Buku ini pun memiliki perbedaan dengan buku penerjemahan lainnya. Di dalamnya dibahas soal kebudayaan dalam kaitannya dengan penerjemahan. Kebudayaan dapat menonjolkan dinamika penejemahan, dan akibatnya menjadikan penerjemah mengalami kesulitan. Inilah yang dikutip Hoed dari pendapat Nida (1966), karena menurutnya, faktor kebudayaan dapat menjadi kendala dalam penerjemahan.

Kebudayaan di tiap negara tentu berbeda. Karena perbedaan itu pula maka penerjemah akan menemukan sisi kebudayaan dari dua bahasa tersebut.
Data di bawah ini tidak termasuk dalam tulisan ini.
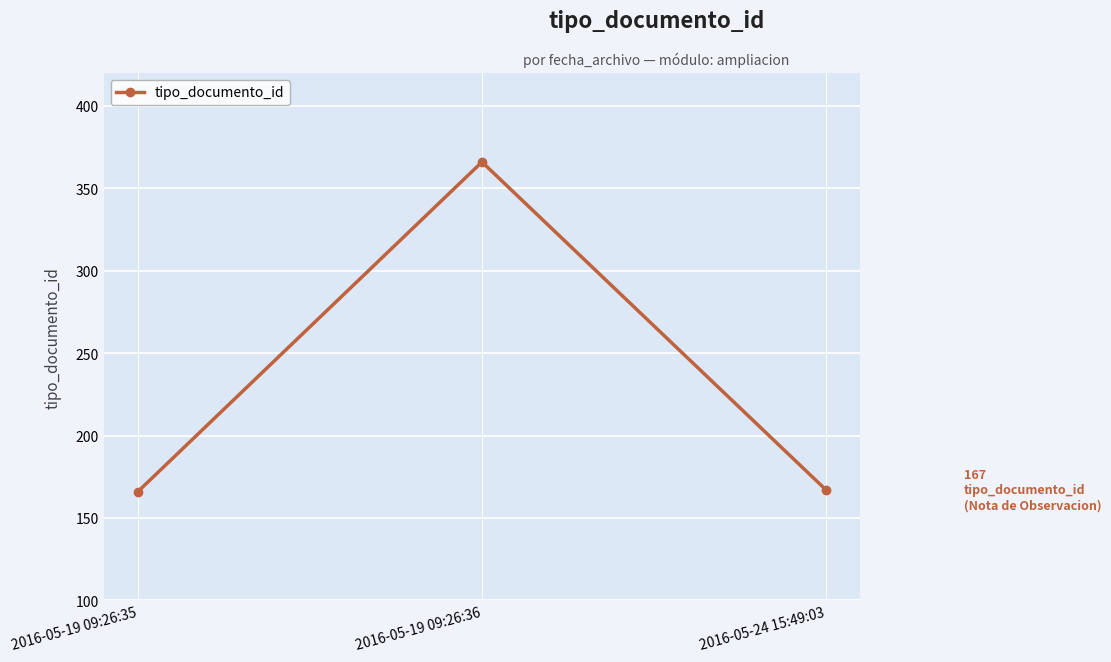

What is the difference between the values at 2016-05-19 09:26:35 and 2016-05-19 09:26:36?

200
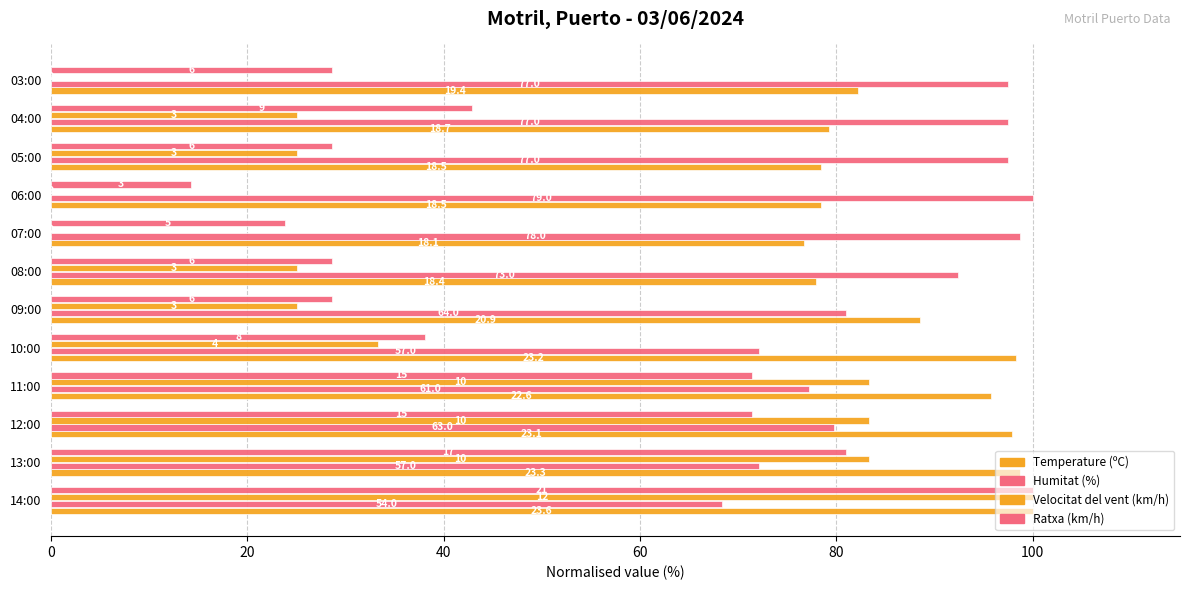

What is the difference between the maximum and second lowest values in the Ratxa (km/h) series?

76.2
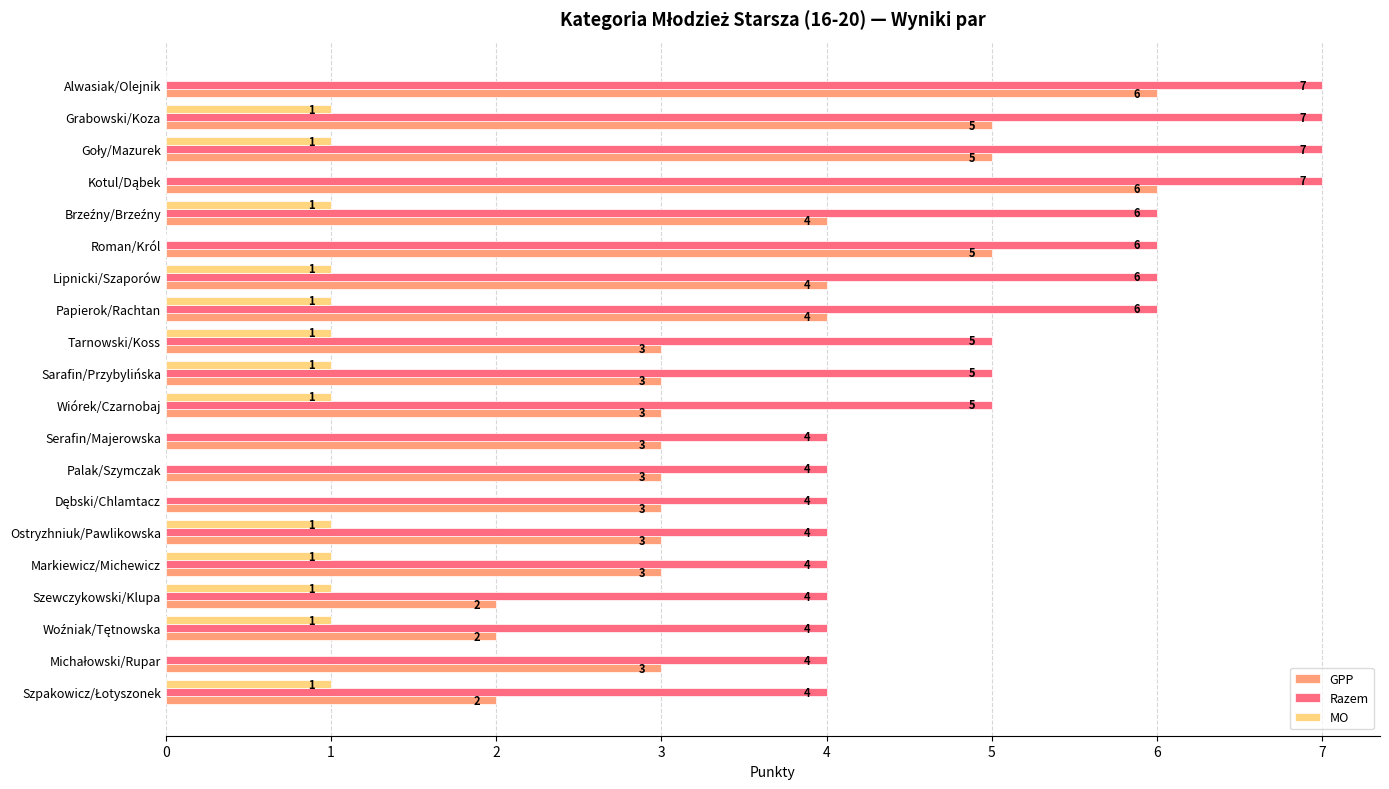

The MO series shows 1 at Roman/Król. True or false?

False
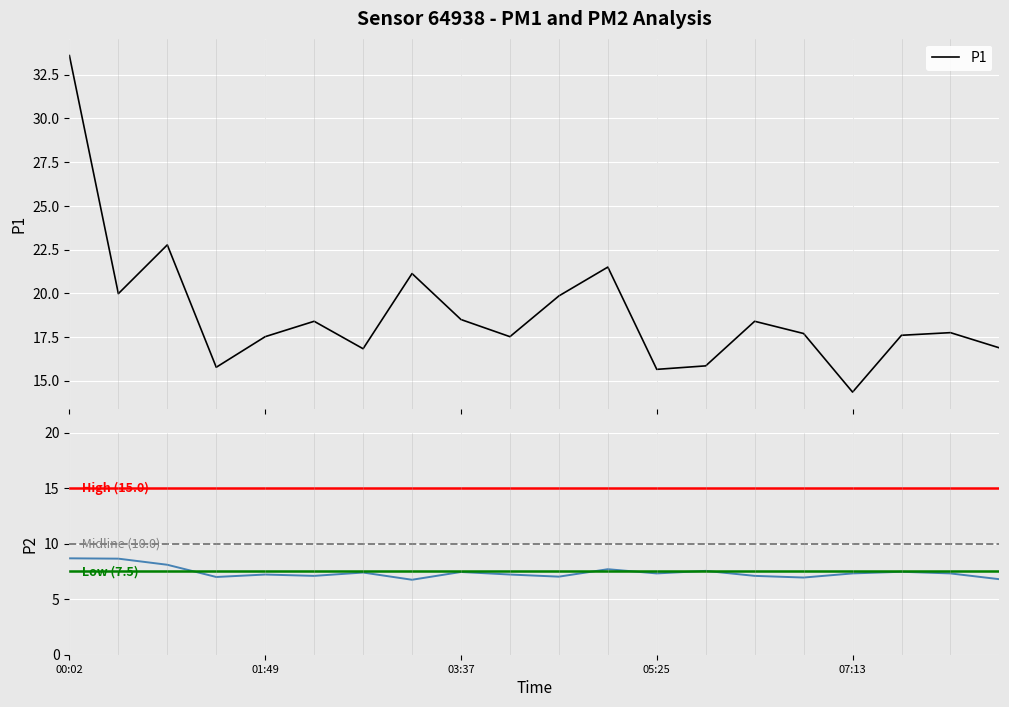

How many categories are shown in the chart?

20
Ketika menerjemah, terkadang bahasa yang diterjemahkan sulit dicari padanannya yang tepat untuk dapat dipahami dalam bahasa terjemahan. Oleh karena itu, para pakar di bidang penerjemahan sepakat bahwa seorang penerjemah akan melakukan perannya secara optimal jika ia menerjemahkan bahasa yang paling dikuasainya (hal. 81).

    Hoed menjelaskan dua pokok masalah yang terkait dengan dua kebudayaan yang berbeda. Pertama, dalam bahasa Indonesia terdapat istilah-istilah budaya yang sulit dicari padanannya, seperti kebaya, batik, bupati, camat, terasi, lampu teplok, delman, bajigur, dan kredit candak kulak. Untuk mengantisipasinya, Hoed memberikan cara, yakni foreignization, dan domestication. Forensasi, merupakan cara menerjemah yang lebih memfokuskan alur terjemahannya pada bahasa yang diterjemah. Sedangkan domestikasi, cara menerjemah yang memfokuskan kepada bahasa sasaran dalam penerjemahan.

    Forensasi dan domestikasi ini, amat terkait dengan ideologi dalam penerjemahan. Ideologi, dalam hal ini, tentang betul-salahnya suatu terjemahan, dan terjemahan apa yang terbaik untuk masyarakat pembaca. Penerjemah harus mengetahui apa yang sebenarnya dibutuhkan dan digandrungi masyarakat. Karena kita pun tak bisa mengelak bahwa pembacalah yang menentukan keberterimaan suatu terjemahan. Dengan begitu, penerjemah dapat menentukan apakah kecenderungan terjemahan yang akan dihasilkannya lebih kepada bahasa sumber atau bahasa sasaran.

    Karangan Hoed ini, membahas teori-teori penerjemahan dari segala aspek. Buku ini juga dilengkapi dengan studi kasus yang sering menjadi perbincangan dalam masalah penerjemahan. Contoh-contoh dalam buku ini diberikan solusi, yang bisa dijadikan bahan acuan bagi penerjemah pemula. Hanya saja, contoh dalam buku ini lebih banyak menggunakan bahasa inggris, dibandingkan dengan bahasa lainnya, yang tentunya, menurut penulis dapat memperluas khazanah keilmuan bahasa kita.